Ma la Radegonda lo interruppe subito: «No, Maurizio, io non debbo ascoltare questa lettura!...»

«Non mi ha detto di sapere tutto? Ebbene, sia giudice Lei, se, dopo...»

«No, Maurizio, io non posso, né debbo, né voglio arrogarmi alcun dritto di giudicare chicchessia. E, forse, anzi, certo, deplorerebbe, poi, d’avermi fatta partecipe di questi fogli, che Lei, solo, deve aver letti e che Lei, pure, deve obbliare. Ho detto: obbliare. Suvvia, me li dia qua, me li lasci suggellare col suo suggello!... acciò possa io riconsegnarli a chi li ha scritti in mal punto, con la certezza, che nessun occhio d’un terzo li abbia, mai, percorsi».

«Ebbene, me ne lasci una, almeno, di tante lettere! Gliele do tutte, ma una, via, può lasciarmene, la piú nulla ed insignificante; qualcosa di lei, che mi assicuri e testifichi d’esserne stato amato in fatti, di non aver sognato con l’accesa e torbida fantasia!... Altrimenti, come proverò a me stesso, che quanto ci è stato, fra noi due, non fosse una vuota illusione di felicità, solo ambita?»

«La creda pur tale, sarà meglio per entrambi».

«Ma come può rompere cosí? Su due piedi. Ah, Lei mi va ripetendo, che essa non ebbe, mai, amore per me! Eppure, quando si dice, quando si scrive, quando si fa, ciò che essa ha detto, scritto, fatto...,»

«Maurizio!...»

«E, se non altro, sa quanto io l’ami, oh sel sa bene! E Lei, cara signora Radegonda, suppone, ch’io possa, mai, dimenticare il passato e quella donna? È un oltraggio. Ma Lei non sa!... Dimenticarla, io? Oh no! La non Le ha detto, dunque, come le cose sono andate, e quanto tempo io l’ho seguita e corteggiata ed amata, prima di osar, solo, dirle, che l’amavo? E poi... Ma no, io non debbo parlare o ricordare ciò, che è stato posto in oblio da quella lí. E tutto sarebbe finito? cesserebbe tutto? Parli per sé, lei. Per me, non è cosí, tutt’altro, il sento: quest’incendio non si spegne, come una candela, che basta sofffiarvi su... No, signora, non porti, ancor, via queste lettere; io Gliele ridarò, parola d’onore, ma mi lasci almeno il tempo di rileggerle un’altra volta...»
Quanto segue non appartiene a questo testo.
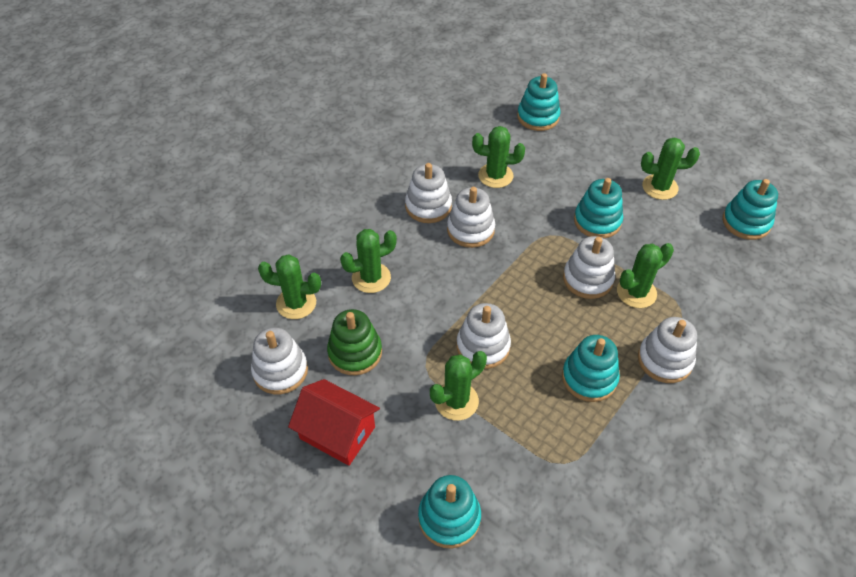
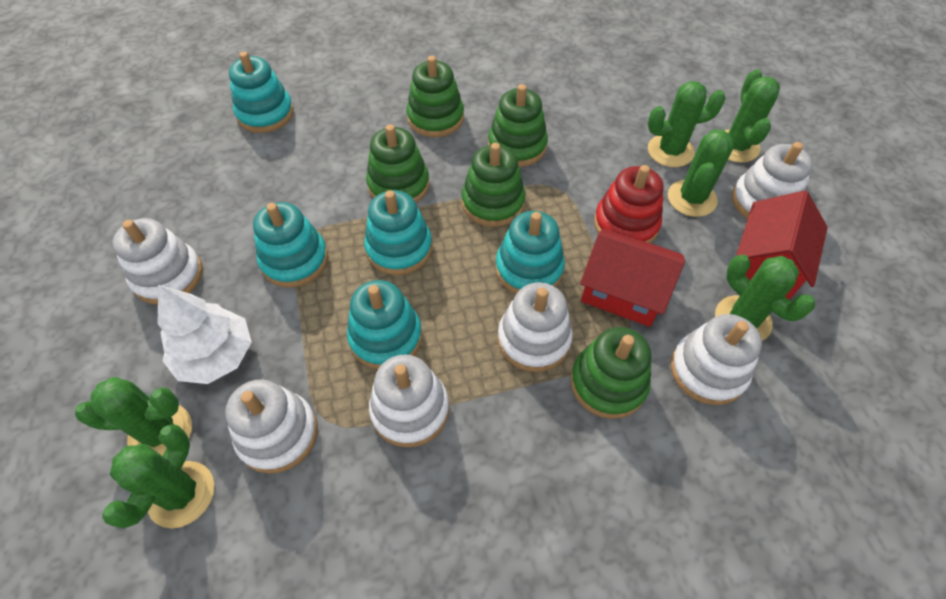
green stacking toy: [327,309,382,376] = 1 -> [366,124,430,203] [407,56,464,137] [462,143,526,227] [488,84,548,167] [570,327,651,419] = 5
red house: [288,379,380,466] = 1 -> [580,228,685,327] [736,190,828,300] = 2
red stacking toy: none = 0 -> [594,165,664,243] = 1
white tree: none = 0 -> [158,285,252,384] = 1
«A che servirebbe, Maurizio mio? Dia qua, dia qua... Crede, ch’io Le porti via un tesoro? Io porto via la palla, infitta nelle carni, e che non avrebbe, mai, permesso alla ferita di risanare. Dia qui, e non pianga».

«Ma se piange anch’Ella? Se anch’Ella vede e riconosce quanto io sia misero! E come potrò rassegnarmi a per dere tanto?...»

«Oh povero Maurizio, io sí, La compiango assai; ma, quasi quasi, La invidio pure. Sí, Le invidio questa sofferenza nobilissima. O Le par cosa strana? Ma non sente, non s’accorge di quanto la passione grande La sollevi al di sopra di nojaltri, che viviamo senz’essa? Oh come Lei ama! con quanto cuore! con tutta l’anima! Ebbene, io ho dovuto farla soffrire e molto: (ma, creda pure, nol dico per dire!) se, mai, potessi, comunque, compensare il dolore, che Le ho involontariamente inflitto, darei volentieri, dieci anni di vita».